CHARLOTTE AMALIE — Attorney General Denise. N. George announces the filing of a criminal charge against Senator Marvin Blyden for willfully exposing the public to a contagious disease after testing positive for COVID-19.

Following a DOJ investigation. Senator Blyden is alleged to have tested positive for COVID-19 on September 15, 2021, and was ordered to quarantine until September 25, 2021, according to Department of Health officials.

But members of the community witnessed Senator Blyden out at an event at Tillett Gardens, on September 18, 2021, when he should have been at home quarantining away from the public.

DOJ Special Agent Kisha Mitchell of the Virgin Islands Department of Justice worked closely with investigators from the Virgin Islands Department of Health and other agents from within the Department of Justice to investigate the allegations against Senator Blyden. After a thorough investigation, the Virgin Island’s Department of Justice filed charges in the Superior Court late Friday afternoon against the Senator for violation of 14 V.I.C. § 886 – Exposure in a Public Place while Infected with Contagious Disease.

Attorney General Denise George announced “no one is above the law, willfully exposing people from within our community to this potentially deadly communicable disease is not something that should be brushed aside.

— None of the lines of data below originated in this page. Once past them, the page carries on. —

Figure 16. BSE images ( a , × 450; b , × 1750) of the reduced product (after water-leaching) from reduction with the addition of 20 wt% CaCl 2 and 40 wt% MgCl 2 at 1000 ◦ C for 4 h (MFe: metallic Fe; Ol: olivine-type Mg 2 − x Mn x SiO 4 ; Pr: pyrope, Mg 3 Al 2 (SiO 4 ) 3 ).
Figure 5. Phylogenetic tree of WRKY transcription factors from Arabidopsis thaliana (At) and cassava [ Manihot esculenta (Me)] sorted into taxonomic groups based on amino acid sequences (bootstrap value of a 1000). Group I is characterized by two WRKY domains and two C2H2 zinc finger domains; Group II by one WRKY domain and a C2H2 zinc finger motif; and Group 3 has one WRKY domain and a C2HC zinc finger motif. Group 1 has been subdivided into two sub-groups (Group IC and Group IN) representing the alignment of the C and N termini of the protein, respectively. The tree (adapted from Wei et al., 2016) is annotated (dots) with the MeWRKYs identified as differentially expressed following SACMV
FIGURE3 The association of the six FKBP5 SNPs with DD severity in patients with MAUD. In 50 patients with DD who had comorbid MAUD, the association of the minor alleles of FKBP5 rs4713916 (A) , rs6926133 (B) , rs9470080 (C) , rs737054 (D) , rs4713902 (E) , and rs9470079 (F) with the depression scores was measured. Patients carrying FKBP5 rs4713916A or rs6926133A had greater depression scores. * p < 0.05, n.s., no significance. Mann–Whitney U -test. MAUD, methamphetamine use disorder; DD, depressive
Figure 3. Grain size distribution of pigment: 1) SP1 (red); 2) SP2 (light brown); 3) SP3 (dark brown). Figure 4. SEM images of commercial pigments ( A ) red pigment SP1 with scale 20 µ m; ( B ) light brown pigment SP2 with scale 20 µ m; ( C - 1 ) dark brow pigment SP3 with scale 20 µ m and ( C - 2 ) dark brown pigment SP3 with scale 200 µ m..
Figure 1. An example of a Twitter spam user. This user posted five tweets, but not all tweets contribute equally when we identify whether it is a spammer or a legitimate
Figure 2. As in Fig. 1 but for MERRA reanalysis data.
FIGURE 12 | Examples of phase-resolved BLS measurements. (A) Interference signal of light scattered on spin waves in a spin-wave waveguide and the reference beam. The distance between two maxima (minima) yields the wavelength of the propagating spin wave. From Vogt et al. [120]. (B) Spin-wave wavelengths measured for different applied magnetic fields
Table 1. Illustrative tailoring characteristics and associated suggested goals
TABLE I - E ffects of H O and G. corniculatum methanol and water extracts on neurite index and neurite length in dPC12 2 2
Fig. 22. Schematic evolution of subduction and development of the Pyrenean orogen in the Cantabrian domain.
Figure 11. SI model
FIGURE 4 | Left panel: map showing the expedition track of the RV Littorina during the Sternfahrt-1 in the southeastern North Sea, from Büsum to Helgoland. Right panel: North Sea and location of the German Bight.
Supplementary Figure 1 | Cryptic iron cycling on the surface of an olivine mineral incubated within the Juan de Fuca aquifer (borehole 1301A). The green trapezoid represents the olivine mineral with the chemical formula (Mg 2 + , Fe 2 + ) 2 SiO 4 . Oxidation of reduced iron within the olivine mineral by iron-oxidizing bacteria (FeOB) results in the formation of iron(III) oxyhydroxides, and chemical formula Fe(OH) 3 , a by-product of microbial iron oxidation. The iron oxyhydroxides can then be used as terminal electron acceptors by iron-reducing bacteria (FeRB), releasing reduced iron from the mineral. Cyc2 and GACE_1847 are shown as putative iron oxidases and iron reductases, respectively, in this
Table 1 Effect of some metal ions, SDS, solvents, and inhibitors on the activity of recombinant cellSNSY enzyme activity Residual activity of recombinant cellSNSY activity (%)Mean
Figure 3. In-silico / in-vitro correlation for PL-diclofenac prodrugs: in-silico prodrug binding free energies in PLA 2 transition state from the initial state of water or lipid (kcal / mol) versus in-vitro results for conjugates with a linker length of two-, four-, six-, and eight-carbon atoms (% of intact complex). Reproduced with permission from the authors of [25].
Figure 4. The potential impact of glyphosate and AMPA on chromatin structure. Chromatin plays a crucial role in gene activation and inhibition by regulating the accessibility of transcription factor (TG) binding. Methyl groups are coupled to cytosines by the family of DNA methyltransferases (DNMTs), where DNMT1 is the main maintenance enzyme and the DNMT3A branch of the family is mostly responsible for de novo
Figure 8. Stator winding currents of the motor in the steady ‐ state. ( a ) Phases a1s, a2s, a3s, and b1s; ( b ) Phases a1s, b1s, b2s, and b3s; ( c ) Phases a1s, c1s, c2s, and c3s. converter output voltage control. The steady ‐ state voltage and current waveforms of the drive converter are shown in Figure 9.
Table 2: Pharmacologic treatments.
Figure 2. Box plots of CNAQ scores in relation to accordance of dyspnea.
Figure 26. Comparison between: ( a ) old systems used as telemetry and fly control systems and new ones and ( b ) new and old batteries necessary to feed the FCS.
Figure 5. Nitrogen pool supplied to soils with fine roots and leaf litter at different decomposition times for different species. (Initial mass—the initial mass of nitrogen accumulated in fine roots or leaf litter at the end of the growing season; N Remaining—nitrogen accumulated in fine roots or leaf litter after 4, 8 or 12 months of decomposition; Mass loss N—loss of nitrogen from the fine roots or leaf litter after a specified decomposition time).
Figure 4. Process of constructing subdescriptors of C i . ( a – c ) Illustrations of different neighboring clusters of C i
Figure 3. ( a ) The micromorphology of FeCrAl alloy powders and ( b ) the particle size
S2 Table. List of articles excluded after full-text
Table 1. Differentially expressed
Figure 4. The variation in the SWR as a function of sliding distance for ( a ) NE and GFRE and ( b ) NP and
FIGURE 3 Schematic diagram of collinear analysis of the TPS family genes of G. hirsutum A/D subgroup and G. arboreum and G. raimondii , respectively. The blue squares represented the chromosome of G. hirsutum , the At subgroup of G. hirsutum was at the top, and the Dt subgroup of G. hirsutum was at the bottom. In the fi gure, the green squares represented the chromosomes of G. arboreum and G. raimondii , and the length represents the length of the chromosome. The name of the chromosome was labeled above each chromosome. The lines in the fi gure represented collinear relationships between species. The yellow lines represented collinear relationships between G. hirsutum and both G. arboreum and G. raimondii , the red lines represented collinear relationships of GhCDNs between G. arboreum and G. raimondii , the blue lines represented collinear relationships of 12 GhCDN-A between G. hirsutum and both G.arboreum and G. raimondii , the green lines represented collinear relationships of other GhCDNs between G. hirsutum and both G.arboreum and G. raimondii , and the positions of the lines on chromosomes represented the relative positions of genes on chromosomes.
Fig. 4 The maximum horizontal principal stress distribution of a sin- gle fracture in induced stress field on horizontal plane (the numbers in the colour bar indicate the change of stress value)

We all have a duty to protect our fellow Virgin Islanders and elected leaders are not exempt by status or position from following the law.”

The V.I. Code states, “Whoever willfully exposes himself or another afflicted with any contagious or infectious disease in any public place or thoroughfare, except in his necessary removal in a manner the least dangerous to the public health, shall be fined not more than $200 or imprisoned not more than 1 year, or both.

“Senator Blyden has been summoned by the Superior Court of the Virgin Islands to appear remotely on Zoom and answer the charges on October 1, 2021 at 10 a.m.

In February 2020, Senate Majority Leader Blyden wrote to then Senate President Novelle Francis asking him to call a Committee on the Whole meeting of the Legislature to discuss more stringent COVID-19 guidelines for tourists visiting St. Thomas.

“The tourism industry puts us at greater risk than many jurisdictions due to the high volume of daily visitor traffic from around the world. At the same time, our tourism industry is vulnerable to fears raised by the coronavirus, since travel is one of the first things to be curtailed in the face of a global pandemic,” Blyden said.